Neue Ausweise für 17 000 Ausländer
Peter Detlefsen, Leiter der Ausländerbehörde beim Kreis Gütersloh, zeigt ein Muster des neuen elektronischen Aufenthaltstitel. Er sieht genau so aus wie ein moderner Personalausweis im Scheckkartenformat.

Die bisher verwandten Aufkleber, die ausländische Mitbürger bislang im Rahmen ihrer Aufenthaltsgenehmigung in ihre  Ausweise geklebt bekamen, werden durch eine „Scheckkarte“ ersetzt. Sie erhalten künftig bei jeder Verlängerung ihrer Aufenthaltserlaubnis die elektronische Version. Auch im Falle einer Verlängerung oder Ausstellung des Passes ist der neue Ausweis erforderlich.

EU-Verordnung regelt Einheitlichkeit

Anlass für die Umstellung ist nach Angaben des Kreises eine EU-Verordnung, die unter anderem die Sicherheit innerhalb der Union verbessern und das Vorgehen vereinheitlichen soll. Die Nutzung biometrischer Daten verringere die Gefahr der Identitätstäuschung und des Missbrauchs, so der Kreis.  Datensicherheit sei durch eine Verschlüsselung aller Informationen gewährleistet. Ein Zertifikat stelle sicher, dass nur berechtigte Stellen auf die personenbezogenen Daten zugreifen könnten.

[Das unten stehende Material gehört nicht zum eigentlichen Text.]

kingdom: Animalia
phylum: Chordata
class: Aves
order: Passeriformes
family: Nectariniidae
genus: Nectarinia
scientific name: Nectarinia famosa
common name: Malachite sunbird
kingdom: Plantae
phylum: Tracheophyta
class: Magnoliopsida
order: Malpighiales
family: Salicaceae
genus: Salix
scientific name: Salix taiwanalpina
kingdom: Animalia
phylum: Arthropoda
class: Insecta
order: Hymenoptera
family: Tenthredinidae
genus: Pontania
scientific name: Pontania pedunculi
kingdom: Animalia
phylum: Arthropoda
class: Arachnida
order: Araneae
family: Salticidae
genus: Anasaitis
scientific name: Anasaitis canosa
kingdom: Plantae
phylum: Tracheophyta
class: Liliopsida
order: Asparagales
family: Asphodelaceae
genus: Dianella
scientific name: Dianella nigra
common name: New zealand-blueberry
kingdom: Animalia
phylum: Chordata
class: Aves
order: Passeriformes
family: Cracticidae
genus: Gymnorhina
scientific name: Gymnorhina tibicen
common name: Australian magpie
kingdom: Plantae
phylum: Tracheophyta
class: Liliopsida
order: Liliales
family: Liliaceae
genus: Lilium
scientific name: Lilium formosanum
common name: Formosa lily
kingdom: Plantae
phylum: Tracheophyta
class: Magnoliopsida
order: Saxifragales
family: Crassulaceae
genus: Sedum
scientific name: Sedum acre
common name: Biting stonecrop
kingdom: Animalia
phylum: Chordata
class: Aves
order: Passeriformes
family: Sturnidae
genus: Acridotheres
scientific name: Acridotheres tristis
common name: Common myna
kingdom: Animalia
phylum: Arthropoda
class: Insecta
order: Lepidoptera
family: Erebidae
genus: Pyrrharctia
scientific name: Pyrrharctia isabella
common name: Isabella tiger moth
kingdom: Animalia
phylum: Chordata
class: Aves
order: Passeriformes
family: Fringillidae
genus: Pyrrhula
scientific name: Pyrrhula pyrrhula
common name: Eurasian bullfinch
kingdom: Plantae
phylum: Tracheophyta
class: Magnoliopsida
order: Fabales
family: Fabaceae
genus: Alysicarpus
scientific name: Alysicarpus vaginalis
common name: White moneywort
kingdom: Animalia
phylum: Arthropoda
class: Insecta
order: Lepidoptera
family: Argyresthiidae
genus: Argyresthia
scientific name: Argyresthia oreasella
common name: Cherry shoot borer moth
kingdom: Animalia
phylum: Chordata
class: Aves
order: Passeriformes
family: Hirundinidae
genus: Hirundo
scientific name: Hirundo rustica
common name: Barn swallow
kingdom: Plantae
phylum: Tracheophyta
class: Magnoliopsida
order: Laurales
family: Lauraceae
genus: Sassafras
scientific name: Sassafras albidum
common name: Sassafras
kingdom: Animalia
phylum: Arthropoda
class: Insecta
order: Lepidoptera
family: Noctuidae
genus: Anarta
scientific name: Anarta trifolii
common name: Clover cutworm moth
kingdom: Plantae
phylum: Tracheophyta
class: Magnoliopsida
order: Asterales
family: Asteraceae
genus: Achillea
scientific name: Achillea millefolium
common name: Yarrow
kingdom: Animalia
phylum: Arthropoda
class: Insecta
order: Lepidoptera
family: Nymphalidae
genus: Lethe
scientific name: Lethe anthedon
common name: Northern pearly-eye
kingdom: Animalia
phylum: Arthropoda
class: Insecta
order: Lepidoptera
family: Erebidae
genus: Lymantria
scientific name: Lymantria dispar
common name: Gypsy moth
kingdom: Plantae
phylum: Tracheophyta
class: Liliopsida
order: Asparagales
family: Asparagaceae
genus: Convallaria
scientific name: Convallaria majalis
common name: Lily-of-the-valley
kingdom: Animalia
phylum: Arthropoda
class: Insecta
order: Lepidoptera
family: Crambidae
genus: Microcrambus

Der neue Aufenthaltstitel wird ausschließlich von der Bundesdruckerei in Berlin erstellt und anschließend von der Ausländerbehörde der Kreisverwaltung ausgehändigt. Ausstellung und Bearbeitung dauern deutlich länger als bisher. Es sei mit einem mehrwöchigen Produktionsprozess zu rechnen, so der Kreis.

Rechtzeitig Termin vereinbaren

Der elektronische Aufenthaltstitel umfasst auch einen Identitätsnachweis, der zum Beispiel die Möglichkeit bietet, sich bei Internetdiensten von Wirtschaft und Verwaltung (wie beispielsweise Banken und Behörden) elektronisch auszuweisen. Sofern die Funktion nicht aufgrund gesetzlicher Bestimmungen bereits ausgeschaltet ist, kann sie auch auf Wunsch deaktiviert werden.

Mit der Einführung des elektronischen Aufenthaltstitels zum 1. September muss der aktuelle nicht zwingend gegen einen neuen elektronischen ausgetauscht werden. Die bisherigen Dokumente in den Reisepässen und Passersatzpapieren behalten bis längstens zum 31. August 2021 ihre Gültigkeit.

Das Bundesamt für Migration und Flüchtlinge hat zu dem neuen elektronischen Aufenthaltstitel in verschiedenen Sprachen eine Online-Broschüre erstellt. Sie stehen auch auf der Internetseite des Kreises bereit.

Der Kreis bittet die Betroffenen, sich rechtzeitig vor Ablauf ihrer Aufenthaltserlaubnis bei der Ausländerbehörde zu informieren. Um lange Wartezeiten zu vermeiden, sollte ein Termin vereinbart werden. Die Ansprechpartner finden sich auch auf der Internet-Seite des Kreises.